Preeclamsia. About 5 to 10% of all pregnant women have preeclampsia, defined as hypertension and proteinuria

beginning during the second half of gestation. From a hematologic standpoint, preeclampsia is the second most common

cause of thrombocytopenia during pregnancy, since about 15% of patients with preeclampsia develop thrombocytopenia.

It is managed by obstetrical care, with delivery resulting in predictable resolution. The difficulty is to distinguish

preeclampsia from thrombotic thrombocytopenic purpura / hemolytic-uremic syndrome (TTP-HUS).

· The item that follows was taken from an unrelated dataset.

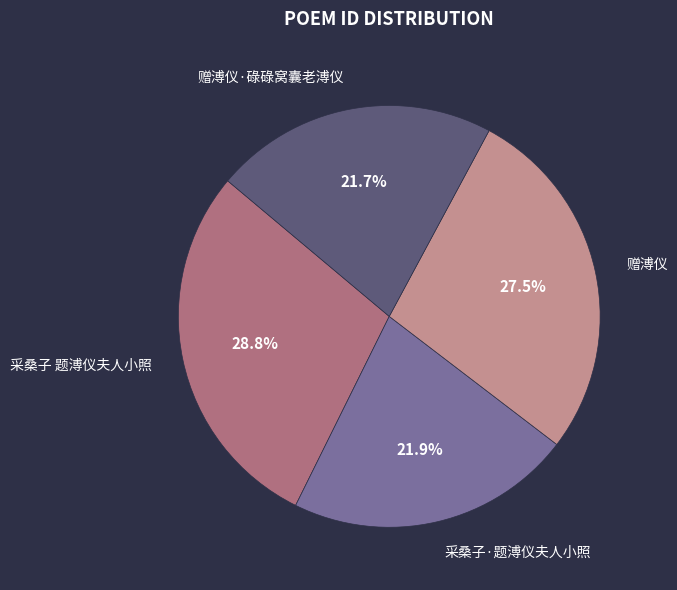

What percentage is the 赠溥仪·碌碌窝囊老溥仪 slice, to the nearest percent?

22%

Thrombotic Thrombocytopenic Purpura / Hemolytic Uremic Syndrome (TTP-HUS). Because current treatment

with plasma exchange has changed TTP-HUS in adults from a typically fatal disease to one with predictable recovery,

urgent diagnosis is essential. Because of the urgency for diagnosis, the only diagnostic criteria currently required are

thrombocytopenia and microangiopathic hemolytic anemia without another apparent cause. Preeclampsia is another cause

of both of these criteria. Even the additional diagnostic criteria of TTP-HUS, acute renal failure and neurologic signs, can

be part of the preeclampsia-eclampsia syndrome. Therefore these two syndromes may not be distinguishable. This inability

to distinguish TTP-HUS from preeclampsia clinically is consistent with the inability to distinguish these two syndromes

pathologically. The appearance of renal biopsies in both syndromes is identical. The clinical distinction requires careful,

sometimes hourly, follow-up after delivery. Although the signs of preeclampsia spontaneously resolve, they may initially

become worse in the first several days following delivery. By definition, if the symptoms resolve following delivery,

TTP-HUS is ruled out. However, progressive and fatal TTP-HUS can occur during pregnancy, and 10% (15/155) of

patients with TTP-HUS in Oklahoma between 1989 and 1997 were associated with pregnancy.

References:

1.Burrows RF and Kelton JG: Fetal thrombocytopenia and its relation to maternal thrombocytopenia. New Eng J

Med 1993;329:1463.

2.Letsky EA and Greaves M: Guidelines on the investigation and management of thrombocytopenia in pregnancy and

neonatal alloimmune thrombocytopenia. Brit J Haematol 1996;95:21.

3.Ballem PJ: Diagnosis and management of thrombocytopenia in obstetric syndromes. In Obstetric Transfusion

Practice, Sacher RA, Brecher ME (eds), Amer Assoc of Blood Banks, Bethesda, MD, 1993, pp. 49-76.